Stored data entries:
=== Section Start ===

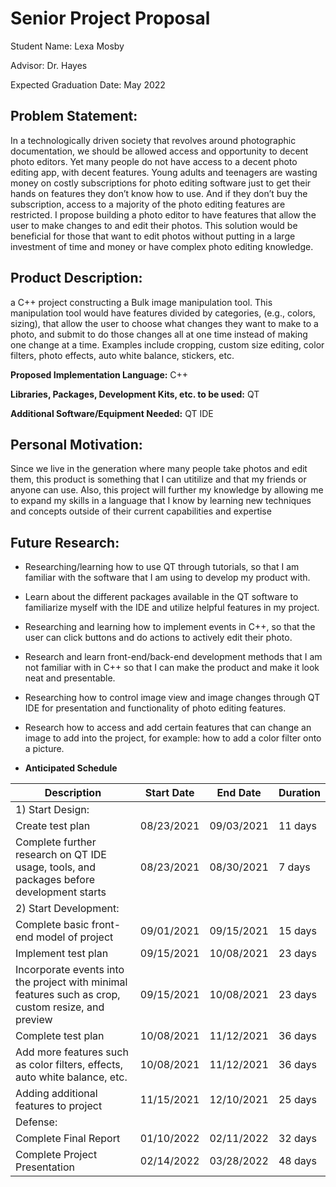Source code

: Senior Project Proposal
=======================

Student Name: Lexa Mosby

Advisor: Dr. Hayes

Expected Graduation Date: May 2022

Problem Statement:
------------------
In a technologically driven society that revolves around photographic
documentation, 
we should be allowed access and opportunity to decent photo editors. Yet many 
people do not have access to a decent photo editing app, with decent features. 
Young adults and teenagers are wasting money on costly subscriptions 
for photo 
editing software just to get their hands on features they don’t know how to use. 
And if they don’t buy the subscription, access to a majority of the photo editing 
features are restricted. I propose building a photo editor to have features 
that allow the user to make changes to and edit their photos. This solution 
would be beneficial for those that want to edit photos without putting in a large 
investment of time and money or have complex photo editing knowledge.

Product Description:
--------------------

a C++ project constructing a Bulk image manipulation tool. This manipulation
tool would have features divided by categories, (e.g., colors, sizing), that
allow the user to choose what changes they want to make to a photo, and submit
to do those changes all at one time instead of making one change at a time.
Examples include cropping, custom size editing, color filters, photo effects,
auto white balance, stickers, etc.

**Proposed Implementation Language:** C++

**Libraries, Packages, Development Kits, etc. to be used:** QT

**Additional Software/Equipment Needed:** QT IDE


Personal Motivation:
--------------------

Since we live in the generation where many people take photos and edit them, 
this product is something that I can utitilize and that my friends or anyone 
can use. Also, this project will further my knowledge by allowing me to expand 
my skills in a language that I know by learning new techniques and concepts 
outside of their current capabilities and expertise

Future Research:
----------------

-   Researching/learning how to use QT through tutorials, so that I am familiar
    with the software that I am using to develop my product with.

-   Learn about the different packages available in the QT software to
    familiarize myself with the IDE and utilize helpful features in my project.

-   Researching and learning how to implement events in C++, so that the user
    can click buttons and do actions to actively edit their photo.

-   Research and learn front-end/back-end development methods that I am not
    familiar with in C++ so that I can make the product and make it look neat
    and presentable.

-   Researching how to control image view and image changes through QT IDE for
    presentation and functionality of photo editing features.

-   Research how to access and add certain features that can change an image to
    add into the project, for example: how to add a color filter onto a picture.

-   **Anticipated Schedule**

| **Description**                                                                                    | **Start Date** | **End Date** | **Duration** |
|----------------------------------------------------------------------------------------------------|----------------|--------------|--------------|
| 1) Start Design:                                                                                   |                |              |              |
| Create test plan                                                                                   | 08/23/2021     | 09/03/2021   | 11 days      |
| Complete further research on QT IDE usage, tools, and packages before development starts           | 08/23/2021     | 08/30/2021   | 7 days       |
| 2) Start Development:                                                                              |                |              |              |
| Complete basic front-end model of project                                                          | 09/01/2021     | 09/15/2021   | 15 days      |
| Implement test plan                                                                                | 09/15/2021     | 10/08/2021   | 23 days      |
| Incorporate events into the project with minimal features such as crop, custom resize, and preview | 09/15/2021     | 10/08/2021   | 23 days      |
| Complete test plan                                                                                 | 10/08/2021     | 11/12/2021   | 36 days      |
| Add more features such as color filters, effects, auto white balance, etc.                         | 10/08/2021     | 11/12/2021   | 36 days      |
| Adding additional features to project                                                              | 11/15/2021     | 12/10/2021   | 25 days      |
| Defense:                                                                                           |                |              |              |
| Complete Final Report                                                                              | 01/10/2022     | 02/11/2022   | 32 days      |
| Complete Project Presentation                                                                      | 02/14/2022     | 03/28/2022   | 48 days      |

=== Section End ===

ABOUT THIS EXERCISE: Write out the records above line for line, with every character unchanged, and leave out the pictures.

YOUR RESPONSE:
Source code

: Senior Project Proposal
=======================

Student Name: Lexa Mosby

Advisor: Dr. Hayes

Expected Graduation Date: May 2022

Problem Statement:
------------------
In a technologically driven society that revolves around photographic
documentation, 
we should be allowed access and opportunity to decent photo editors. Yet many 
people do not have access to a decent photo editing app, with decent features. 
Young adults and teenagers are wasting money on costly subscriptions 
for photo 
editing software just to get their hands on features they don’t know how to use. 
And if they don’t buy the subscription, access to a majority of the photo editing 
features are restricted. I propose building a photo editor to have features 
that allow the user to make changes to and edit their photos. This solution 
would be beneficial for those that want to edit photos without putting in a large 
investment of time and money or have complex photo editing knowledge.

Product Description:
--------------------

a C++ project constructing a Bulk image manipulation tool. This manipulation
tool would have features divided by categories, (e.g., colors, sizing), that
allow the user to choose what changes they want to make to a photo, and submit
to do those changes all at one time instead of making one change at a time.
Examples include cropping, custom size editing, color filters, photo effects,
auto white balance, stickers, etc.

**Proposed Implementation Language:** C++

**Libraries, Packages, Development Kits, etc. to be used:** QT

**Additional Software/Equipment Needed:** QT IDE


Personal Motivation:
--------------------

Since we live in the generation where many people take photos and edit them, 
this product is something that I can utitilize and that my friends or anyone 
can use. Also, this project will further my knowledge by allowing me to expand 
my skills in a language that I know by learning new techniques and concepts 
outside of their current capabilities and expertise

Future Research:
----------------

-   Researching/learning how to use QT through tutorials, so that I am familiar
    with the software that I am using to develop my product with.

-   Learn about the different packages available in the QT software to
    familiarize myself with the IDE and utilize helpful features in my project.

-   Researching and learning how to implement events in C++, so that the user
    can click buttons and do actions to actively edit their photo.

-   Research and learn front-end/back-end development methods that I am not
    familiar with in C++ so that I can make the product and make it look neat
    and presentable.

-   Researching how to control image view and image changes through QT IDE for
    presentation and functionality of photo editing features.

-   Research how to access and add certain features that can change an image to
    add into the project, for example: how to add a color filter onto a picture.

-   **Anticipated Schedule**

| **Description**                                                                                    | **Start Date** | **End Date** | **Duration** |
|----------------------------------------------------------------------------------------------------|----------------|--------------|--------------|
| 1) Start Design:                                                                                   |                |              |              |
| Create test plan                                                                                   | 08/23/2021     | 09/03/2021   | 11 days      |
| Complete further research on QT IDE usage, tools, and packages before development starts           | 08/23/2021     | 08/30/2021   | 7 days       |
| 2) Start Development:                                                                              |                |              |              |
| Complete basic front-end model of project                                                          | 09/01/2021     | 09/15/2021   | 15 days      |
| Implement test plan                                                                                | 09/15/2021     | 10/08/2021   | 23 days      |
| Incorporate events into the project with minimal features such as crop, custom resize, and preview | 09/15/2021     | 10/08/2021   | 23 days      |
| Complete test plan                                                                                 | 10/08/2021     | 11/12/2021   | 36 days      |
| Add more features such as color filters, effects, auto white balance, etc.                         | 10/08/2021     | 11/12/2021   | 36 days      |
| Adding additional features to project                                                              | 11/15/2021     | 12/10/2021   | 25 days      |
| Defense:                                                                                           |                |              |              |
| Complete Final Report                                                                              | 01/10/2022     | 02/11/2022   | 32 days      |
| Complete Project Presentation                                                                      | 02/14/2022     | 03/28/2022   | 48 days      |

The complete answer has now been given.